● TASK PROMPT: In your copy of the entries, please include no pictures and return every word exactly.

(Document layout detection data)
Segment Open

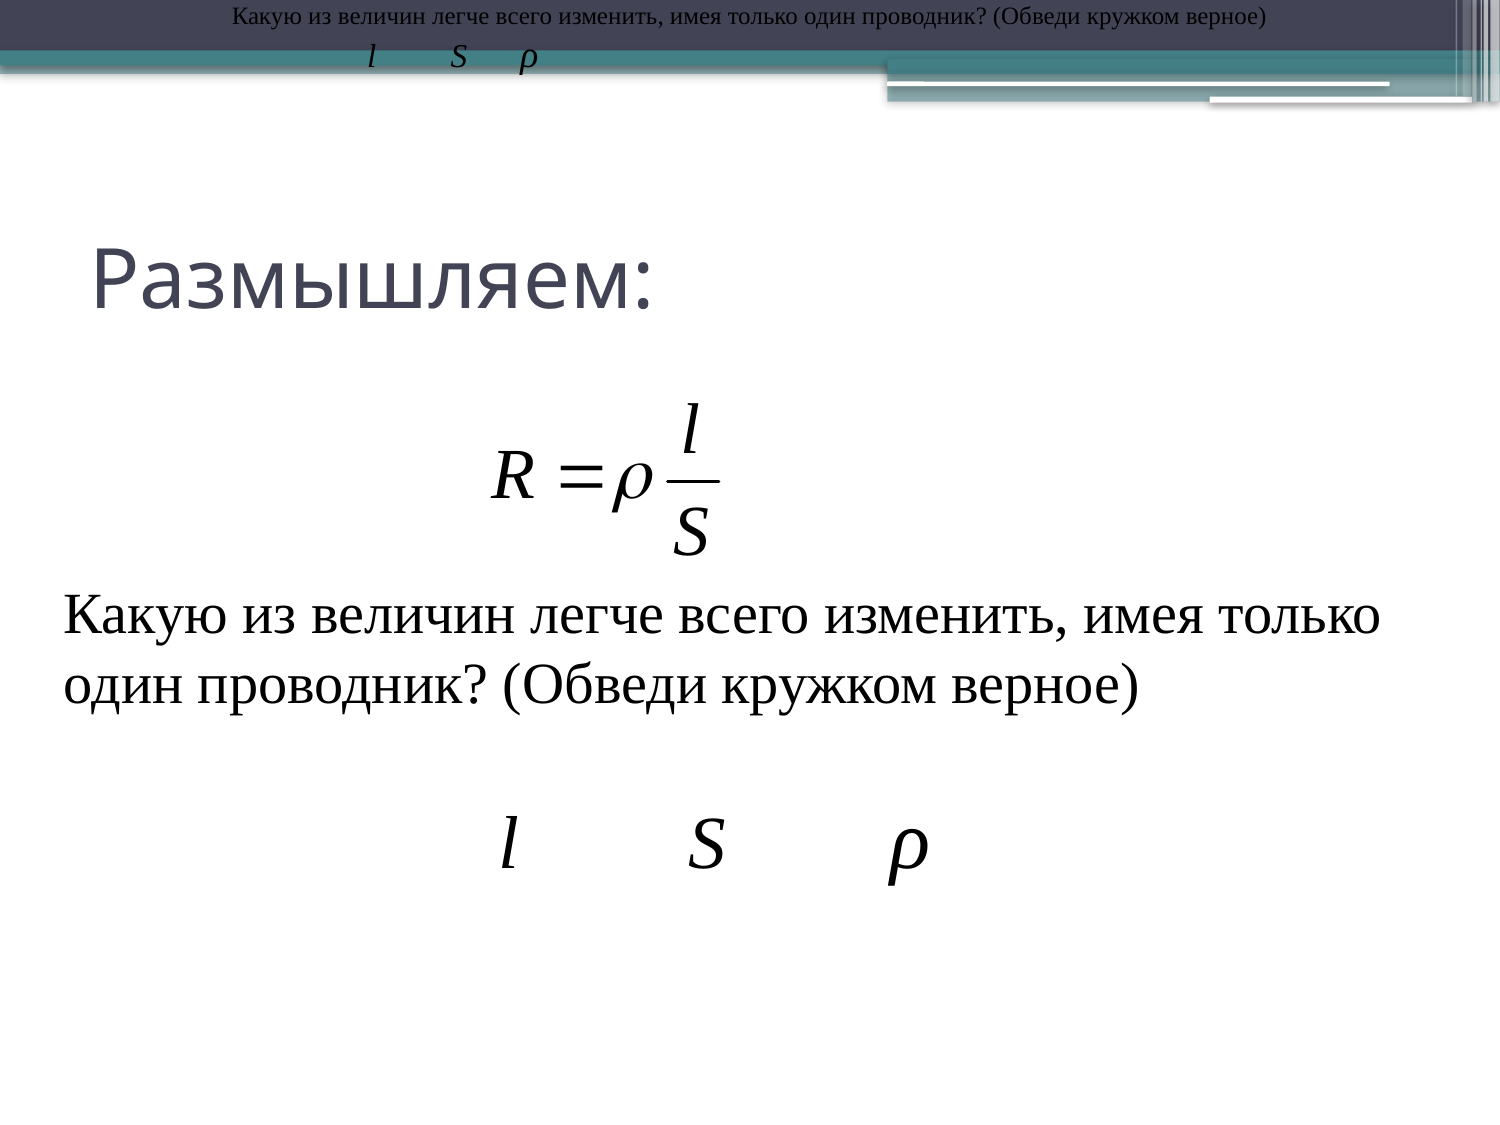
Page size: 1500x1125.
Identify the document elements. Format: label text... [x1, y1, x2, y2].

text_box Какую из величин легче всего изменить, имея только один проводник? (Обведи кружком верное) l S ρ [216, 0, 1284, 83]
text_box Какую из величин легче всего изменить, имея только один проводник? (Обведи кружком верное) l S ρ [48, 567, 1412, 893]
title Размышляем: [75, 187, 1425, 363]
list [478, 385, 736, 572]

Segment Closed

● EXPECTED OUTPUT:
Page size: 1500x1125.
Identify the document elements. Format: label text... [x1, y1, x2, y2].

text_box Какую из величин легче всего изменить, имея только один проводник? (Обведи кружком верное) l S ρ [216, 0, 1284, 83]
text_box Какую из величин легче всего изменить, имея только один проводник? (Обведи кружком верное) l S ρ [48, 567, 1412, 893]
title Размышляем: [75, 187, 1425, 363]
list [478, 385, 736, 572]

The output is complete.